Il existe des mémoires de l’esclavage : les mémoires des populations de la Guadeloupe, de la Guyane, de la Martinique, de Mayotte et de la Réunion, et les mémoires des populations des pays d’où sont venus les esclaves qui ont peuplé les colonies françaises, Madagascar, les Comores, les pays d’Afrique - mais existent aussi les mémoires des villes négrières, des marchands d’esclaves, des négriers, des maîtres, des royaumes guerriers dont la richesse provenait de la chasse aux êtres humains et de leur vente.

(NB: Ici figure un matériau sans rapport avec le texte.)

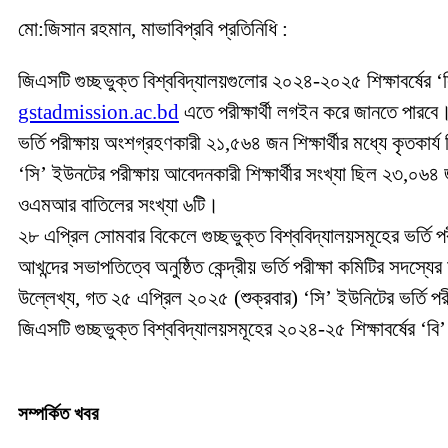
মো:জিসান রহমান, মাভাবিপ্রবি প্রতিনিধি :
জিএসটি গুচ্ছভুক্ত বিশ্ববিদ্যালয়গুলোর ২০২৪-২০২৫ শিক্ষাবর্ষ
gstadmission.ac.bd
এতে পরীক্ষার্থী লগইন করে জানতে পারব
ভর্তি পরীক্ষায় অংশগ্রহণকারী ২১,৫৬৪ জন শিক্ষার্থীর মধ্যে কৃতকার্
‘সি’ ইউনটের পরীক্ষায় আবেদনকারী শিক্ষার্থীর সংখ্যা ছিল ২৩,০
ওএমআর বাতিলের সংখ্যা ৬টি।
২৮ এপ্রিল সোমবার বিকেলে গুচ্ছভুক্ত বিশ্ববিদ্যালয়সমূহের ভর্তি 
আখন্দের সভাপতিত্বে অনুষ্ঠিত কেন্দ্রীয় ভর্তি পরীক্ষা কমিটির সদ
উল্লেখ্য, গত ২৫ এপ্রিল ২০২৫ (শুক্রবার) ‘সি’ ইউনিটের ভর্তি পরী
জিএসটি গুচ্ছভুক্ত বিশ্ববিদ্যালয়সমূহের ২০২৪-২৫ শিক্ষাবর্ষের ‘বি’
সম্পর্কিত খবর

La mémoire est matrice de l’histoire, mais l’opération historique exige que les mémoires soient abordées de manière apaisée. Le travail historique met au jour les croisements de regards et d’interprétations, les conditions de production de savoirs qui entraînent l’adhésion des individus et des groupes à des trafics, des commerces qui transforment les êtres humains en « choses », en « objets », en « meubles ». Aucune histoire de l’esclavage ne peut s’écrire aujourd’hui sans tenir compte des mémoires différenciées de l’esclavage. Ce n’est qu’en s’appuyant sur cette multiplicité des mémoires qu’il sera possible de créer une mémoire partagée et de construire une histoire commune. La mémoire de l’esclavage qui donne son titre à notre Comité serait alors la promesse de cette mémoire partagée à venir, elle-même produisant ce que le philosophe Paul Ricœur a appelé un « récit partagé ».

Mais comment réunir les conditions de création de ce récit partagé ? Les témoins ont disparu et n’ont laissé aucun témoignage direct. Les mémoires se sont ensuite construites de manière plurielle, mais aussi fragmentaire, et parfois instrumentalisée. Si les questions sont connues, les réponses sont complexes et souvent soupçonnées de vouloir diluer le crime, de le banaliser ou sont sommées, à l’opposé, de servir une « cause ».